This preface of Josephus is excellent in its kind, and highly worthy the repeated perusal of the reader, before he set about the perusal of the work itself.
That is, all the Gentiles, both Greeks and Romans.
 We may seasonably note here, that Josephus wrote his Seven Books of the Jewish War long before he wrote these his Antiquities. Those books of the War were published about A.D.75, and these Antiquities, A. D.93, about eighteen years later.
 This Epaphroditus was certainly alive in the third year of Trajan, A.D.100. See the note on the First Book Against Apion, sect.1. Who he was we do not know; for as to Epaphroditus, the freedman of Nero, and afterwards Domitian's secretary, who was put to death by Domitian in the 14th or 15th year of his reign, he could not be alive in the third of Trajan.
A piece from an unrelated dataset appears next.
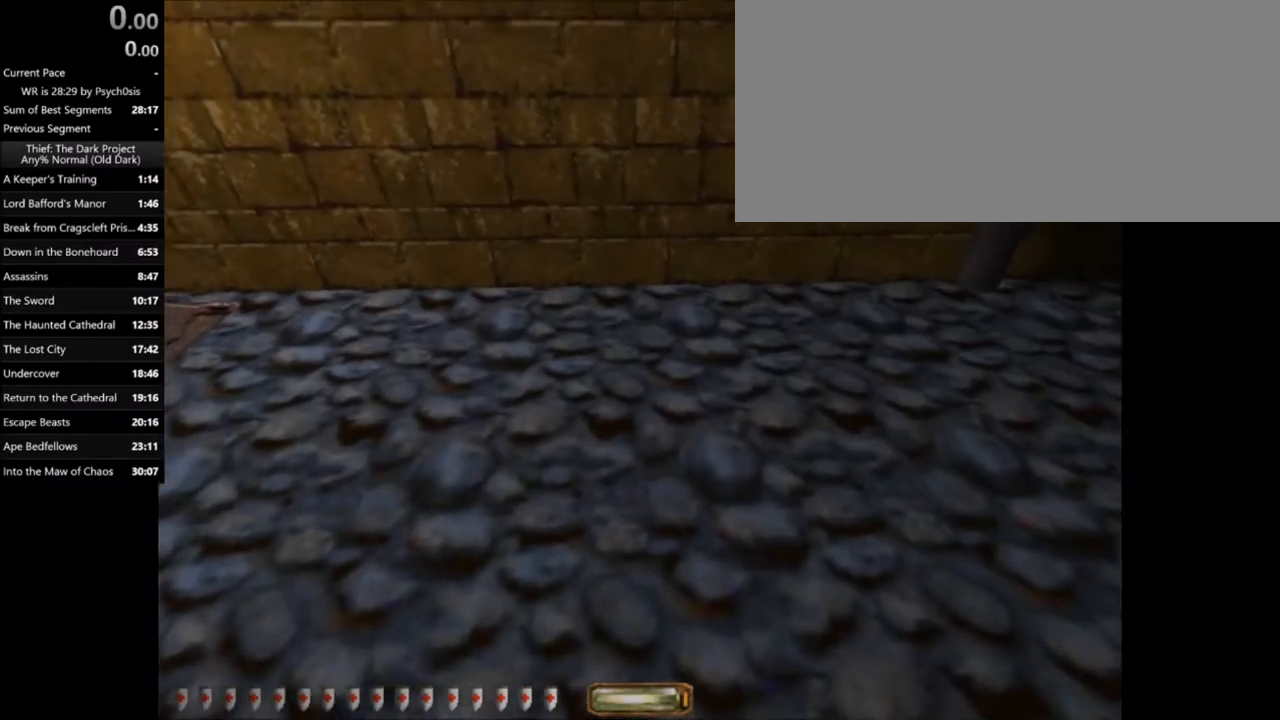
{"keys": [], "mouse": [], "events": [[434, "w", "up"]]}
 Josephus here plainly alludes to the famous Greek proverb, If God be with us, every thing that is impossible becomes possible.
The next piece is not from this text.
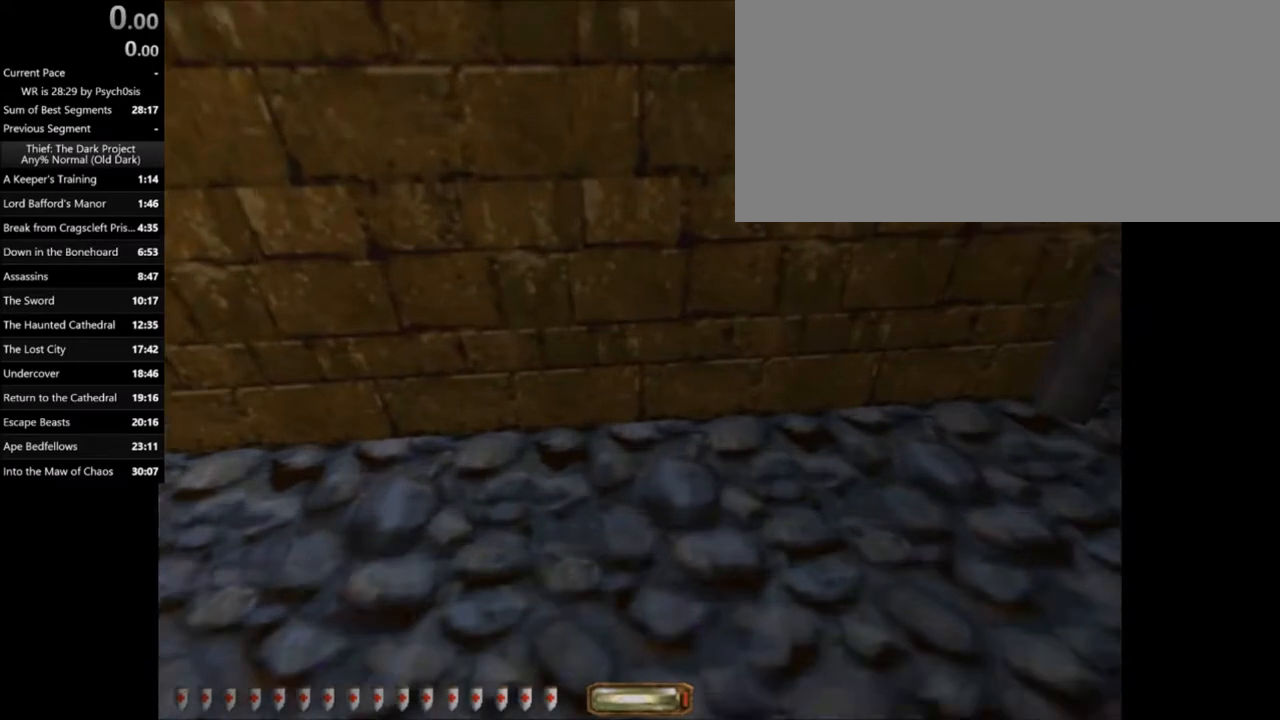
{"keys": [], "mouse": [], "events": []}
 As to this intended work of Josephus concerning the reasons of many of the Jewish laws, and what philosophical or allegorical sense they would bear, the loss of which work is by some of the learned not much regretted, I am inclinable, in part, to Fabricius's opinion, ap. Havercamp, p.63, 61, That "we need not doubt but that, among some vain and frigid conjectures derived from Jewish imaginations, Josephus would have taught us a greater number of excellent and useful things, which perhaps nobody, neither among the Jews, nor among the Christians, can now inform us of; so that I would give a great deal to find it still extant."